[Work to complete] Gather up every line from the entries below that uses the word "intervals".

(Stored items from a collection)
++++++++++++++++++++

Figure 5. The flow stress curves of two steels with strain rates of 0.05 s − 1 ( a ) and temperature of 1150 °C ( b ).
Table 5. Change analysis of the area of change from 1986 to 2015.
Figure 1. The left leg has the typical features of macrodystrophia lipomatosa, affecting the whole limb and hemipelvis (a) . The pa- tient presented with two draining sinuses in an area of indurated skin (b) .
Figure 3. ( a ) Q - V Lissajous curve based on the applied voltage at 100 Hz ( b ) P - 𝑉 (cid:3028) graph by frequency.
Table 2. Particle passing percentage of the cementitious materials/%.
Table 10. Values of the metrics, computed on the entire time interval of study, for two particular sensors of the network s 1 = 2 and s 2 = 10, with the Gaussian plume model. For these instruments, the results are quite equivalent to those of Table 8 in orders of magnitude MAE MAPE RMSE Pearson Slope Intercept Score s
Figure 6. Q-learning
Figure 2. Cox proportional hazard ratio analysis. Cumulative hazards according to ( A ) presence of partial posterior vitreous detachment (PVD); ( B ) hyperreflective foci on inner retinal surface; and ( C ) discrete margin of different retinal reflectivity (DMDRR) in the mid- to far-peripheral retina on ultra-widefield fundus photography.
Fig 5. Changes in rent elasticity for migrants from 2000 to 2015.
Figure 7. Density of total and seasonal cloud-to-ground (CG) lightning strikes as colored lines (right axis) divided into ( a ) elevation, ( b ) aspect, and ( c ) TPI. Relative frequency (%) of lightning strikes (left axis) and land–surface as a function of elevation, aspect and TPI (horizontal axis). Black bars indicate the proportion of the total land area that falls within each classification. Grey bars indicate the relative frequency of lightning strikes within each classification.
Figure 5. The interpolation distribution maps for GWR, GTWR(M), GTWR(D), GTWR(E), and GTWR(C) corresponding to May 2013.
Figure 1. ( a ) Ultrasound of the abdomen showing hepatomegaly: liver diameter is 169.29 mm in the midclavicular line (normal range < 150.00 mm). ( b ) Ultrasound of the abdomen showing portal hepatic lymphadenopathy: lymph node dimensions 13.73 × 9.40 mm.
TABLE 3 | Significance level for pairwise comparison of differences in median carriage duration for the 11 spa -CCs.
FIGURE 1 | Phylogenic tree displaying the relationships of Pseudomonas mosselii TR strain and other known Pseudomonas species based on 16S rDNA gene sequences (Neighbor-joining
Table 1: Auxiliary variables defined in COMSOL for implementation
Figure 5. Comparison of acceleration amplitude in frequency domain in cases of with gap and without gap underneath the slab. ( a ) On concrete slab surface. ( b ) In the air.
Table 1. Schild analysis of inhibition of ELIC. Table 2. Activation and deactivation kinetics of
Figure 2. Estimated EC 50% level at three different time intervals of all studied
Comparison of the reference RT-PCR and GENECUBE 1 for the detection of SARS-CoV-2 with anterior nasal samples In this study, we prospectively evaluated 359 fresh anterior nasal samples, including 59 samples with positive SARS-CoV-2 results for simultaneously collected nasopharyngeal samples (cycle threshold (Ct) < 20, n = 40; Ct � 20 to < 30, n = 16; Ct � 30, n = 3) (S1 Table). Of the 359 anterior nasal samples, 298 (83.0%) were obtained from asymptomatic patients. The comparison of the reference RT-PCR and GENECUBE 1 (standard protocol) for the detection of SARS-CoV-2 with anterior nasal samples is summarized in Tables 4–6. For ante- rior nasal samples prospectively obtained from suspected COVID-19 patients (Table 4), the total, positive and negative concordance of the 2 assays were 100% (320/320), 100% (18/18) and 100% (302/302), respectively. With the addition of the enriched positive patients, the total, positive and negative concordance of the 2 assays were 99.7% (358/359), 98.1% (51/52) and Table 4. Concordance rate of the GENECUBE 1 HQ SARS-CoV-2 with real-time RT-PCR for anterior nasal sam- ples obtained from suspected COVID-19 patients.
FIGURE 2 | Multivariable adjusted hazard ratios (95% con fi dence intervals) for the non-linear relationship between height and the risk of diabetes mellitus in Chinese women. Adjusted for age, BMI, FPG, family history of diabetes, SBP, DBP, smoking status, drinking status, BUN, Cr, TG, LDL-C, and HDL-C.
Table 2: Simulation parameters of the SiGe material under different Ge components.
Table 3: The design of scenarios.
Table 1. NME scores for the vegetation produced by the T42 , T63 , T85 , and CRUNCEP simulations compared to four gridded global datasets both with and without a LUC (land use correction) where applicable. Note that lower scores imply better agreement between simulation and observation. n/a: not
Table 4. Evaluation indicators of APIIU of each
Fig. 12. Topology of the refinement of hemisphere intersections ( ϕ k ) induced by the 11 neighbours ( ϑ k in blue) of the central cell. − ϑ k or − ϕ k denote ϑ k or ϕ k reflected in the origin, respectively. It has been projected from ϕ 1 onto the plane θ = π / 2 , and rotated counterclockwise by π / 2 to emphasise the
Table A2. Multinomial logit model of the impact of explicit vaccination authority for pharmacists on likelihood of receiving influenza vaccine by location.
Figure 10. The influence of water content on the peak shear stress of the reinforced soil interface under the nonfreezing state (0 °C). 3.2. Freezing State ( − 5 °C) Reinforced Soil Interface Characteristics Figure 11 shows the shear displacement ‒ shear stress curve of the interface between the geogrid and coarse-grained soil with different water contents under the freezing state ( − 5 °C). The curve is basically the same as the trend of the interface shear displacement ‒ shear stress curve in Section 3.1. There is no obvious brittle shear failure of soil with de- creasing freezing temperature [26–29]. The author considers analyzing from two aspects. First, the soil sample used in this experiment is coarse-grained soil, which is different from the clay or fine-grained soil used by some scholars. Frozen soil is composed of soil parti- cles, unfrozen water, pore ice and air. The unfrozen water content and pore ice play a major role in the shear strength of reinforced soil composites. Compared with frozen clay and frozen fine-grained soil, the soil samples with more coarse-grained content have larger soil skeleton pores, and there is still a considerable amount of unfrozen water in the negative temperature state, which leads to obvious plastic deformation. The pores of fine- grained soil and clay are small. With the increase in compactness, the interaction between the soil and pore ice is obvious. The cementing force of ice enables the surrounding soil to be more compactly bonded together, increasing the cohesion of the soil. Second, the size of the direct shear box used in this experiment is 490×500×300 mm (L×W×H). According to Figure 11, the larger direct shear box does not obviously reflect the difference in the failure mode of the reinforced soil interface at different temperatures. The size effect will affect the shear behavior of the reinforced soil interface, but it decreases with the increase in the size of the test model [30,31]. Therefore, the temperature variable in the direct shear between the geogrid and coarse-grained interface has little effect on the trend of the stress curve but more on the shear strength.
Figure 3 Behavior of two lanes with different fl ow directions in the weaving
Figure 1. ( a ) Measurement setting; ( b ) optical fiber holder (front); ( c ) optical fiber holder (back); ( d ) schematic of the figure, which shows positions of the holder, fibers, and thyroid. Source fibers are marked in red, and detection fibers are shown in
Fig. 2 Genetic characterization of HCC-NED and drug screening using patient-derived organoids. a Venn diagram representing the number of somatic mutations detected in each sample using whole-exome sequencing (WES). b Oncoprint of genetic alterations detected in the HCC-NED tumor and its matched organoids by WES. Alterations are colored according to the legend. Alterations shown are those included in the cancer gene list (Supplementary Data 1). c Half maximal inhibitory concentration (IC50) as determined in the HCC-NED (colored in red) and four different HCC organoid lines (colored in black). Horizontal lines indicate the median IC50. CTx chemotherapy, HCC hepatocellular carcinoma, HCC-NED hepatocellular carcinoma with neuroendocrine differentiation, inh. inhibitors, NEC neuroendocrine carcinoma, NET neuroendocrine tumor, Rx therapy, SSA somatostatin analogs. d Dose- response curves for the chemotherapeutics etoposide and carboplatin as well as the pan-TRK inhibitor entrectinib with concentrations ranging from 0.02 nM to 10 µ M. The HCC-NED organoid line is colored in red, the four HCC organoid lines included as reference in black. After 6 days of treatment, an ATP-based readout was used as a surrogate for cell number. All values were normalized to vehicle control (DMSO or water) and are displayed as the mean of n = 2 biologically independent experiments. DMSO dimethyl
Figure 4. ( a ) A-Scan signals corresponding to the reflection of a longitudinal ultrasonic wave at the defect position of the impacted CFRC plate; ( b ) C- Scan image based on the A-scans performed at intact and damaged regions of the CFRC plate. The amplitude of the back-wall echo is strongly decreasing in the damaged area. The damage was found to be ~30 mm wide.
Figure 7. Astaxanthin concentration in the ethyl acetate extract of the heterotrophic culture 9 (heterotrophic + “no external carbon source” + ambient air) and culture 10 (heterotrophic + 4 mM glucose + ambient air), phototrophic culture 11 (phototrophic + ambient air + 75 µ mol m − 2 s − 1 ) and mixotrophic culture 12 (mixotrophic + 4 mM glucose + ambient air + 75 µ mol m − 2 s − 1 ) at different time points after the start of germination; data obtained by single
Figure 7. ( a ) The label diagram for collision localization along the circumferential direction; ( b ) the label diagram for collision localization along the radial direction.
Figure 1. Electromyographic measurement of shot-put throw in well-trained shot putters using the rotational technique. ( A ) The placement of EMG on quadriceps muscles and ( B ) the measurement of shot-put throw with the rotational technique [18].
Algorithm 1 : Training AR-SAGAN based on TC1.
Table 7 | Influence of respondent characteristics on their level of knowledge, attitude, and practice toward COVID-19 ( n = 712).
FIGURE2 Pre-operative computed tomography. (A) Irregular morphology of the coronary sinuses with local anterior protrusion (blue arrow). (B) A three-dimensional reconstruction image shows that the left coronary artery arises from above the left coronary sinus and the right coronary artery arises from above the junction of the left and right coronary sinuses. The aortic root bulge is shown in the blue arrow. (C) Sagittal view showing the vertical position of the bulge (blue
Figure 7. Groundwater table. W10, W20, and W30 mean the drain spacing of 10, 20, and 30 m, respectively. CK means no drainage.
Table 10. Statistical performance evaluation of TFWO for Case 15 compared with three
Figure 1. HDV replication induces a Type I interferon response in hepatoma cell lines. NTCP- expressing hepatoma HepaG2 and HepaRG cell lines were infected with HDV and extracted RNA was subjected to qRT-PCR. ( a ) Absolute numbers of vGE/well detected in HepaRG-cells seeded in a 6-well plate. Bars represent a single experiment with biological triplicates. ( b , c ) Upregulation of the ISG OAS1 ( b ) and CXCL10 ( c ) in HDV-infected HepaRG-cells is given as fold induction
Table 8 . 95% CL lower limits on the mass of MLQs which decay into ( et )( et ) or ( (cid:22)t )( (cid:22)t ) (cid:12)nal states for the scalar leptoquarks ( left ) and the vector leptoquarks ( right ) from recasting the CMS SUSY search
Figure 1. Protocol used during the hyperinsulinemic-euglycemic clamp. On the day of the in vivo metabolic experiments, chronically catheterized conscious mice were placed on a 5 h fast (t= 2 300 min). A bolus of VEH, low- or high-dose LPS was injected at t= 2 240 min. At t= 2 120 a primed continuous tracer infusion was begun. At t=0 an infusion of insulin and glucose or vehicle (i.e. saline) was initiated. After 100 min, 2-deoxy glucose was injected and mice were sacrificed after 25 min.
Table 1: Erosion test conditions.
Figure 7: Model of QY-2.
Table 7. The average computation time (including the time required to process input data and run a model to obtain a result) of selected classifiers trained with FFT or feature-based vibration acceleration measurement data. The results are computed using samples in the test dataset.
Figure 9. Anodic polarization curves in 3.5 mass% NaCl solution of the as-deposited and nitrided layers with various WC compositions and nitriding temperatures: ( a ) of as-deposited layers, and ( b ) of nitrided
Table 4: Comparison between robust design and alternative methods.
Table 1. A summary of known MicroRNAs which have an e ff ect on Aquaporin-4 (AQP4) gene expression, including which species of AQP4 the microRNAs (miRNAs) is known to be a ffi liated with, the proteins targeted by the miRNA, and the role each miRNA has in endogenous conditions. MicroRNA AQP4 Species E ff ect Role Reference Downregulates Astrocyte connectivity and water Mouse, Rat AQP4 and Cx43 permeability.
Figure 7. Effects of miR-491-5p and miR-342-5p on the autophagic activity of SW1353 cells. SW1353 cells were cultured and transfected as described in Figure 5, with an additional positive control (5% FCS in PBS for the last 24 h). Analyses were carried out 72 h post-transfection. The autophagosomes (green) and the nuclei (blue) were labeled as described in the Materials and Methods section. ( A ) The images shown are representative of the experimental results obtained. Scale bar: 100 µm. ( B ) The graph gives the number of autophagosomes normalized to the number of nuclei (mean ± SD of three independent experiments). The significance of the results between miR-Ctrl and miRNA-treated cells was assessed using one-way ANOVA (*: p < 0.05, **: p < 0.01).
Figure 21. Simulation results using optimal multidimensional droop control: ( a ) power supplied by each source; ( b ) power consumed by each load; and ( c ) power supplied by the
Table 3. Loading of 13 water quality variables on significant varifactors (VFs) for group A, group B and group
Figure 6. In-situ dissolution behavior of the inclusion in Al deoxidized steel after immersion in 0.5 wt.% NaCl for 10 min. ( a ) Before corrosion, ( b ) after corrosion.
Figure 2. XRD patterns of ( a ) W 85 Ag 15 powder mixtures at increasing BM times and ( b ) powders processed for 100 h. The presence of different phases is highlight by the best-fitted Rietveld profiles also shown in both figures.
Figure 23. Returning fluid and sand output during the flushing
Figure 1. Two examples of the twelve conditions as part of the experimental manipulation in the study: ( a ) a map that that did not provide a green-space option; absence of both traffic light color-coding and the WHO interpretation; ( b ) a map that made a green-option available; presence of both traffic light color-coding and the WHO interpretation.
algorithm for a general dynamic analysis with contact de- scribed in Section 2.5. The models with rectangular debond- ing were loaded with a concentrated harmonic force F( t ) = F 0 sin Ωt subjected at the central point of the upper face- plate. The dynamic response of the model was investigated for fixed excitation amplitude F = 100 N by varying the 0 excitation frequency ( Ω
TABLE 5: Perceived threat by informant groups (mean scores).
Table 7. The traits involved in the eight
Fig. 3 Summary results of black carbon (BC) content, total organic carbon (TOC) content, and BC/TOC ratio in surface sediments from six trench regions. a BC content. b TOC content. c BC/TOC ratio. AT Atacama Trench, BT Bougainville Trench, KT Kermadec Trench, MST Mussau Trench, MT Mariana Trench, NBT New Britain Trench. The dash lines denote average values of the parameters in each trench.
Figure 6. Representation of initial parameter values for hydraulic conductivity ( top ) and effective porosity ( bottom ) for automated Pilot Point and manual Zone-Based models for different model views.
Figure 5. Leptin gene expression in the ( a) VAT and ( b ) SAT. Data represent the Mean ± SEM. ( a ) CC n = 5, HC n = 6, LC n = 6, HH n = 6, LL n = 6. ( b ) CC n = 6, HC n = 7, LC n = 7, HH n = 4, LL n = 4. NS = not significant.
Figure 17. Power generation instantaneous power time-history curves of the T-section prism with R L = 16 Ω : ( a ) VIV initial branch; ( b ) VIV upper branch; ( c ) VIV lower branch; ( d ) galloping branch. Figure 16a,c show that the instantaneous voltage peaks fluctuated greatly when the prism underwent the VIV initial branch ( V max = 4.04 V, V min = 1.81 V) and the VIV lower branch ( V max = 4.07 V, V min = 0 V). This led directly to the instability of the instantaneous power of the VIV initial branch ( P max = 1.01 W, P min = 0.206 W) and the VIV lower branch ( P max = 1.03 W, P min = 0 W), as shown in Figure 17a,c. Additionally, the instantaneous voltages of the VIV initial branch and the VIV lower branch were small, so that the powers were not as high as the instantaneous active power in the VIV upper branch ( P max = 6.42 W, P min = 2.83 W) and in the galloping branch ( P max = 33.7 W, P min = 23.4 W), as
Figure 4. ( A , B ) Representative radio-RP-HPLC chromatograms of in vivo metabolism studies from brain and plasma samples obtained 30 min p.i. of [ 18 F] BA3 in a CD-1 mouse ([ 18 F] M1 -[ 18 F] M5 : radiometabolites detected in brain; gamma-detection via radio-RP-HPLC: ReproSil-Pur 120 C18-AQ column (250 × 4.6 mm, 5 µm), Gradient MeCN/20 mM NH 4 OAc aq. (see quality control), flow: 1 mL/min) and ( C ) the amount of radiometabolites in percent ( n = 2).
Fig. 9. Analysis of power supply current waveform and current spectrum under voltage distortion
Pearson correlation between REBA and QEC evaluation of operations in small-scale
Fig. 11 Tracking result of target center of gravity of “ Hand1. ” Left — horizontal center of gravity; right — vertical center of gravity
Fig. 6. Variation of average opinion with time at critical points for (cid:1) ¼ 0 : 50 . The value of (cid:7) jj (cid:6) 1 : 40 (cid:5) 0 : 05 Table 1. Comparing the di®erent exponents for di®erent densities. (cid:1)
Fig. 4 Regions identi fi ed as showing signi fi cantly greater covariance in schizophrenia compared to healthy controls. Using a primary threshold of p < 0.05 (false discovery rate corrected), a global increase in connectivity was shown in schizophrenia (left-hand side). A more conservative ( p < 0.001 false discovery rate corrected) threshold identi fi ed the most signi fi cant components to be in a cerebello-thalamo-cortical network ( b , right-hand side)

++++++++++++++++++++

[Result below]
Figure 2. Estimated EC 50% level at three different time intervals of all studied
FIGURE 2 | Multivariable adjusted hazard ratios (95% con fi dence intervals) for the non-linear relationship between height and the risk of diabetes mellitus in Chinese women. Adjusted for age, BMI, FPG, family history of diabetes, SBP, DBP, smoking status, drinking status, BUN, Cr, TG, LDL-C, and HDL-C.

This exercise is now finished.